A los debates sobre el contenido de la forma de la narración se unen otros interrogantes sobre la evidencia, es decir, la prueba de la existencia de una realidad. Para muchos de los detractores de la posmodernidad, esa sustancia está en el pasado y depende por lo tanto de su “descubrimiento”; pero no asume la posibilidad de que esa especie elusiva y esencial pueda ser lo no dicho, la negación. González de Oleaga destaca una metáfora de Frank Ankersmist, uno de los más conspicuos posmodernos, para definir ambas posturas gnoseológicas: para los partidarios de la ciencia moderna, la evidencia es una baldosa que, al levantarla, les permitirá conocer; para los posmodernos, sin embargo, no significa más que el sitio desde donde moverse hacia otras.

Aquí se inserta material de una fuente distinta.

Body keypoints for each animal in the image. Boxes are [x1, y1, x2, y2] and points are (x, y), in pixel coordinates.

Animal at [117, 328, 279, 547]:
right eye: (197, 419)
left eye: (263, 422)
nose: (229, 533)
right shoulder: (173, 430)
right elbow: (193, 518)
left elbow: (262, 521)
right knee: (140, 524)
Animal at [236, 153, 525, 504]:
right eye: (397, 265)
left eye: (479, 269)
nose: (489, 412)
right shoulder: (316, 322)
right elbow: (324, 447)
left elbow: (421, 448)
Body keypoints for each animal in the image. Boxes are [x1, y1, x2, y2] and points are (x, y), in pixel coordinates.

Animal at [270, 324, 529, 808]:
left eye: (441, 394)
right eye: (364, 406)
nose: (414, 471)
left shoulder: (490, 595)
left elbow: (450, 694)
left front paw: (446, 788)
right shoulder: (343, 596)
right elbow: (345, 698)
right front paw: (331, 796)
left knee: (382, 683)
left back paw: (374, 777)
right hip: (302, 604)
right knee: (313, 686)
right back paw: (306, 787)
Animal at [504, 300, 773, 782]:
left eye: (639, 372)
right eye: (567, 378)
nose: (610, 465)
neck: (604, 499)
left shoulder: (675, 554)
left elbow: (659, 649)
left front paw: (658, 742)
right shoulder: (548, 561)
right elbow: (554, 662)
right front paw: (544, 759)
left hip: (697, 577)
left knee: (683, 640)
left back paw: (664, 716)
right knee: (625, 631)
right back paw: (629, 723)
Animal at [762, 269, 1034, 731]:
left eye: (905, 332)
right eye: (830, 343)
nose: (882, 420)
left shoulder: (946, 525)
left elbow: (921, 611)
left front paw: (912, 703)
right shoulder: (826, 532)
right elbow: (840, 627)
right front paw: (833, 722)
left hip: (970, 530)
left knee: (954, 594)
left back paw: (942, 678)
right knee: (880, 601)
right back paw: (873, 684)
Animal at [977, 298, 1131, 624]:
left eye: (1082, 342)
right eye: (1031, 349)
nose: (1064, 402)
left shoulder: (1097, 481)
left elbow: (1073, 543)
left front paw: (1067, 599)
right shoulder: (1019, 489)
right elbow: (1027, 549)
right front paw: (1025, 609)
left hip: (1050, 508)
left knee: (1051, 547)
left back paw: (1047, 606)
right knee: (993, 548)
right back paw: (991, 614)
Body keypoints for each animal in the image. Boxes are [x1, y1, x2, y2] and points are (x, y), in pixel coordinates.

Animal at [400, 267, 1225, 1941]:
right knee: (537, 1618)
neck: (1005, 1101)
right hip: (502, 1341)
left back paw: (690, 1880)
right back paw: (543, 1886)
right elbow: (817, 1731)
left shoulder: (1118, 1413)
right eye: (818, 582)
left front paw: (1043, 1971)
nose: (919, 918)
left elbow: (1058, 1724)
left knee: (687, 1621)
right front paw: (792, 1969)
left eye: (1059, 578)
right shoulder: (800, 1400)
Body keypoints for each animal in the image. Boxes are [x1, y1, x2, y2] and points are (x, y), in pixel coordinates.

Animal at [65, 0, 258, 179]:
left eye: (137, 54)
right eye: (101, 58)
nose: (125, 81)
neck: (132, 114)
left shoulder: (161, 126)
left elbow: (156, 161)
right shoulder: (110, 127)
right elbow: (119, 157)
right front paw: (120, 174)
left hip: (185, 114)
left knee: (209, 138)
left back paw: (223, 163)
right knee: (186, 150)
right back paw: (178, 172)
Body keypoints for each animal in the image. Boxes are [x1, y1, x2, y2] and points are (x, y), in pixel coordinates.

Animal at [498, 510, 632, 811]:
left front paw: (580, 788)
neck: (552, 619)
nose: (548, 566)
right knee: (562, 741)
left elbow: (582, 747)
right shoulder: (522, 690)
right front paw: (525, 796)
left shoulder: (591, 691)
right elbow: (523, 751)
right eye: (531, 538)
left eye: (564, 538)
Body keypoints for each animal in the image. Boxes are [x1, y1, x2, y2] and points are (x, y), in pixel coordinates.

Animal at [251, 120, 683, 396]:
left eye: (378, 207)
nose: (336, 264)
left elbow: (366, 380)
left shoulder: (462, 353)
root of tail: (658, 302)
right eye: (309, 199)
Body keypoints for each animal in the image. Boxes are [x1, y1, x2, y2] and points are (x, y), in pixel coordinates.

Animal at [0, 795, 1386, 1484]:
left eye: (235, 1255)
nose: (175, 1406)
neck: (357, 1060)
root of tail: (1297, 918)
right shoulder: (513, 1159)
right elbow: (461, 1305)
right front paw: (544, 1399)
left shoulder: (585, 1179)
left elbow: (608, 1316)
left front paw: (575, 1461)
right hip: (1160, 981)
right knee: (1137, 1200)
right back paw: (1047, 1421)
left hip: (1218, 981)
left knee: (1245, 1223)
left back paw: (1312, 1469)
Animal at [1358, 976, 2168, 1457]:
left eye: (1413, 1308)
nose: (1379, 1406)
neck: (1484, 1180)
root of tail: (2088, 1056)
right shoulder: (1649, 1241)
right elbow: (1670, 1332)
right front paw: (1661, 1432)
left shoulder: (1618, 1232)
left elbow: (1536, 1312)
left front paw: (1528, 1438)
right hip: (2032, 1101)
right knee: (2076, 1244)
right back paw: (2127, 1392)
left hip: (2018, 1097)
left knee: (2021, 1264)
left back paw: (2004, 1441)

En resumen, si se pudieran definir esas diferencias, el primer ejercicio sería vertical, mientras que las lógicas posmodernas apuntan hacia una constante búsqueda horizontal, ciertamente más difícil de encasillar y encerrar, pero no por ello acientífica.

Itinerarios permite así entrever los aspectos nodales del alcance indeterminado y elusivo de las llamadas teorías posmodernas (que a su vez la autora define como inexistentes en tanto que conjunto). Y, mucho más, permite comprender las posibilidades abiertas para hibridar tradiciones y pensar sobre las prácticas más allá de los paradigmas centrados en el documento y su lectura. Historiadores e historiadoras se han cuestionado ya de manera contundente que a través de un lenguaje se refleja la realidad y se administra el acceso a una verdad histórica. Si bien esa ficción no se puede mantener, es difícil encontrar asidero en la inestabilidad que, según sus críticos, inaugura la versión contrapuesta y posmoderna de la historia. González de Oleaga apuesta por “una imperiosa demanda de deseo frente a la tiranía de la norma”. Enemiga de clausurar y de etiquetar, propone, presenta y argumenta sin prescribir un “querer ser” errático frente a un “deber ser social, político y cultural”. En la apertura de estas opciones, el libro admite honestamente la imposibilidad de condensar todos los aportes sucedidos a través de varias décadas. Pero, sin duda, demarca un derrotero en estos apasionados debates que sobresalen de la historia y se desplazan hacia nuestra forma de conocer también
en el presente.

María Silvia Di Liscia

iehsolp-Universidad Nacional de La Pampa / conicet



[1] Julio Aróstegui, La investigación histórica. Teoría y método, Barcelona, Crítica, 2001.

 

[2] Keith Jenkins, Repensar la historia, Madrid, Siglo xxi, 2009, p. 25.

 

[3] Peter Novick, That Noble Dream. The ‘Objectivity Question’ and the American Historical Profession, Cambridge, Cambridge University Press, 1988.

 

[4] Joyce Appleby, Lynn Hunt y Margaret Jacob, “El posmodernismo y la crisis de la modernidad”, en L. G. Morales Moreno (comp.), Historia de la historiografía contemporánea (de 1968 a nuestros días), México, Instituto Mora, 2005, pp. 108-148.